You may have seen the excellent Humans of New York Facebook page and its mix of story telling and pictures.
The man behind it takes pictures of people with their permission but he then sits with them and asks a series of questions.
All of the captions are in the words of the subject. There is no journalese. It’s just you and the subject.
It’s a technique I’ve seen used in a few places but nothing so effective as in the Humans of COVID-19 Facebook page which uses the technique to allow NHS staff to tell their story.
Here are three examples.
Pick one in one sitting then maybe comeback to the others. When you read them you’ll see why.
I’ll give you a trigger warning, too.

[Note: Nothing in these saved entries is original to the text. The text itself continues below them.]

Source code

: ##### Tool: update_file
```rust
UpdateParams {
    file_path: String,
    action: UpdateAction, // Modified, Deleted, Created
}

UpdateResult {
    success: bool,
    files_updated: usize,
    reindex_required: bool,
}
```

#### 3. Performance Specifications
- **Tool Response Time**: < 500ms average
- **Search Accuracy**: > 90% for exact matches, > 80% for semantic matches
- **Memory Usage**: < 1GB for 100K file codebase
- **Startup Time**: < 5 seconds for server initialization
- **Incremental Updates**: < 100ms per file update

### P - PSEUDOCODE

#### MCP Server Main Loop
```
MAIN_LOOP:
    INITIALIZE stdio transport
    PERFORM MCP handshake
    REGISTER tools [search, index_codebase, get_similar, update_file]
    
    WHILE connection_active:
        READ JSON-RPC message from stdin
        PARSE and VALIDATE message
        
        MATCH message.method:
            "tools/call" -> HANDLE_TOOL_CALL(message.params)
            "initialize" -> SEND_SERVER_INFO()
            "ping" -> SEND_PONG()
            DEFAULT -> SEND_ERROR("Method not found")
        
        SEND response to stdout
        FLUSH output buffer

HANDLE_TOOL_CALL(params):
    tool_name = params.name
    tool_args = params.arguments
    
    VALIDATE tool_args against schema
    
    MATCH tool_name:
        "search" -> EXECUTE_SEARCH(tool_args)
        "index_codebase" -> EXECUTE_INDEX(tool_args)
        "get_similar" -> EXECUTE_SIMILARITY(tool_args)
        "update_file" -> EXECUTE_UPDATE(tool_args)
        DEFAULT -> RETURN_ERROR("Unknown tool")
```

It’s a tough read.
Here Leigh talks about sitting with a patient in an ambulance as she dies so she is not alone.
In this post Alfred talks about the stress of being an ICU nurse who has been forced to take time off for his mental health.
Stephen talks about being a physiotherapist redeployed to end of life care.
I don’t know what to say about the content other than it’s important we read it.
The page is run by unnamed people in the NHS in London. The subjects only have a first name. Their stories, I suspect, are universal but their relative anonymity gives a licence they may not otherwise have.
There is no personal data given and there’s no clue as to where these stories happened.
This may be too strong for a corporate Facebook page, I don’t know. But there is something disarming and powerful in reading something in someone’s voice and seeing their picture.
There may be other stories that you can tell.
If you allow people to tell them in their own voice and their own picture you will cut through to people in a way that you may struggle to through a poster or a tweet.